THE DATA Start Marker

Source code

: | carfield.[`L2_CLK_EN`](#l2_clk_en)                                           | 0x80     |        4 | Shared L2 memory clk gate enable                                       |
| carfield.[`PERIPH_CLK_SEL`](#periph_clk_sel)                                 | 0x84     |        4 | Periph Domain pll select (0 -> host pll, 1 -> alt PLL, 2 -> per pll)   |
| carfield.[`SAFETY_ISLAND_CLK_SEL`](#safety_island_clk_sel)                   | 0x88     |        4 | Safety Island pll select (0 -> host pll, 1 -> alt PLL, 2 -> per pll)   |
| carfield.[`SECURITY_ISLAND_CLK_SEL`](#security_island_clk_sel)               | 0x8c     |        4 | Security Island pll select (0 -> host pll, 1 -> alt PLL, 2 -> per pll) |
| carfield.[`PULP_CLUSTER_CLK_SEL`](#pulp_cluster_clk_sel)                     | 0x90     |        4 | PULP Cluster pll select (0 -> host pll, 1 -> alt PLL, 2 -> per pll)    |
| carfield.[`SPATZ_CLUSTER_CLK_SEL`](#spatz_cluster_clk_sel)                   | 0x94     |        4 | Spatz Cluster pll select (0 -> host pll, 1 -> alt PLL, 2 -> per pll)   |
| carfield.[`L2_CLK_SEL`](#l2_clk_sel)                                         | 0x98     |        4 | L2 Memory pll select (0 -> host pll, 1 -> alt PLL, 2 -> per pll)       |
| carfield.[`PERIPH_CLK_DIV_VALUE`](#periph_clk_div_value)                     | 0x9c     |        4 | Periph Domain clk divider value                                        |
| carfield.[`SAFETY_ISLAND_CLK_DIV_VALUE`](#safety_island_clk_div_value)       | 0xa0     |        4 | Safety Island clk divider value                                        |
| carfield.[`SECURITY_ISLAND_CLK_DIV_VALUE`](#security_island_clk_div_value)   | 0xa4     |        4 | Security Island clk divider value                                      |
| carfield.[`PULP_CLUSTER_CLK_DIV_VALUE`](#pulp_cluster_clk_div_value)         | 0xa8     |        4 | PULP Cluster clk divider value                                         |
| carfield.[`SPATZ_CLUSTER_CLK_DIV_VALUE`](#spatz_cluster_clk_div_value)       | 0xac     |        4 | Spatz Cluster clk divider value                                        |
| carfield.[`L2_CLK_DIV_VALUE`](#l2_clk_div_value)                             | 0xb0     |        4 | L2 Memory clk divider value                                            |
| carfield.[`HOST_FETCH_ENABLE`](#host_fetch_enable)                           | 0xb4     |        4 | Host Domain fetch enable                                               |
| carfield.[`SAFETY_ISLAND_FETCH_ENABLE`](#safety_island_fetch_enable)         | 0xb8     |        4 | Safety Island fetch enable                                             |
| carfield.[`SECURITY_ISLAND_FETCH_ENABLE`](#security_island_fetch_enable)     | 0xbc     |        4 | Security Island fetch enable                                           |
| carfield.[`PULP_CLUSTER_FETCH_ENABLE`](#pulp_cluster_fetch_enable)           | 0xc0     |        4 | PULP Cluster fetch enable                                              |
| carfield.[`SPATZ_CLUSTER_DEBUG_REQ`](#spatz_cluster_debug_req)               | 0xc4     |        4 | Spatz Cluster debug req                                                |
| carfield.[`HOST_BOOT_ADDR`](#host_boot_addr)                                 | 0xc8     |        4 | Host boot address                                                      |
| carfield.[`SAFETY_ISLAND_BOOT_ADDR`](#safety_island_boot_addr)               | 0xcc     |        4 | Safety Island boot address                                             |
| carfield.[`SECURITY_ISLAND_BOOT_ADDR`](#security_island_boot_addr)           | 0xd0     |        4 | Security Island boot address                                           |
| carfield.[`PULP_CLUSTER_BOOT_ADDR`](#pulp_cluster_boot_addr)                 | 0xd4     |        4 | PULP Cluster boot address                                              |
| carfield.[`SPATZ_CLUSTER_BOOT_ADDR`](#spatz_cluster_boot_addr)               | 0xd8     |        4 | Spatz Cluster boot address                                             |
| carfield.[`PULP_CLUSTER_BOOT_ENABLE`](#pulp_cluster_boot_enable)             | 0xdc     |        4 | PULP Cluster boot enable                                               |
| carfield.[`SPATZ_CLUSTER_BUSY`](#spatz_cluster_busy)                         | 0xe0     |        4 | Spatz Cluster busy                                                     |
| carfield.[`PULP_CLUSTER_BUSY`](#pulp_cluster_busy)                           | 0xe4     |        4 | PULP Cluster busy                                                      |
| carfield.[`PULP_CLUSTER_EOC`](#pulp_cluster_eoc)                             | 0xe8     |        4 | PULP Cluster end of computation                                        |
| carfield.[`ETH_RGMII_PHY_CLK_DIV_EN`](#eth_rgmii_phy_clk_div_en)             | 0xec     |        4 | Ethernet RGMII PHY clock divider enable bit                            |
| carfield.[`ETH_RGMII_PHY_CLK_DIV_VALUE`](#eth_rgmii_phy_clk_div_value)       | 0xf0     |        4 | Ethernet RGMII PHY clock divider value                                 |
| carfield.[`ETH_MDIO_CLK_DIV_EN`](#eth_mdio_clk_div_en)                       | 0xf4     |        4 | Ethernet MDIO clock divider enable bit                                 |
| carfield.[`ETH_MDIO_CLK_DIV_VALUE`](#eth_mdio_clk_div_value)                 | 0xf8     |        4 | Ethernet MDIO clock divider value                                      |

THE DATA End Marker

* _WORK REQUEST_
Retype the portion of the data above that starts on the line with "Periph Domain clk" and finishes on the line with "Security Island fetch", including both of those lines.

* _SOLUTION TO THIS PROBLEM_
| carfield.[`PERIPH_CLK_DIV_VALUE`](#periph_clk_div_value)                     | 0x9c     |        4 | Periph Domain clk divider value                                        |
| carfield.[`SAFETY_ISLAND_CLK_DIV_VALUE`](#safety_island_clk_div_value)       | 0xa0     |        4 | Safety Island clk divider value                                        |
| carfield.[`SECURITY_ISLAND_CLK_DIV_VALUE`](#security_island_clk_div_value)   | 0xa4     |        4 | Security Island clk divider value                                      |
| carfield.[`PULP_CLUSTER_CLK_DIV_VALUE`](#pulp_cluster_clk_div_value)         | 0xa8     |        4 | PULP Cluster clk divider value                                         |
| carfield.[`SPATZ_CLUSTER_CLK_DIV_VALUE`](#spatz_cluster_clk_div_value)       | 0xac     |        4 | Spatz Cluster clk divider value                                        |
| carfield.[`L2_CLK_DIV_VALUE`](#l2_clk_div_value)                             | 0xb0     |        4 | L2 Memory clk divider value                                            |
| carfield.[`HOST_FETCH_ENABLE`](#host_fetch_enable)                           | 0xb4     |        4 | Host Domain fetch enable                                               |
| carfield.[`SAFETY_ISLAND_FETCH_ENABLE`](#safety_island_fetch_enable)         | 0xb8     |        4 | Safety Island fetch enable                                             |
| carfield.[`SECURITY_ISLAND_FETCH_ENABLE`](#security_island_fetch_enable)     | 0xbc     |        4 | Security Island fetch enable                                           |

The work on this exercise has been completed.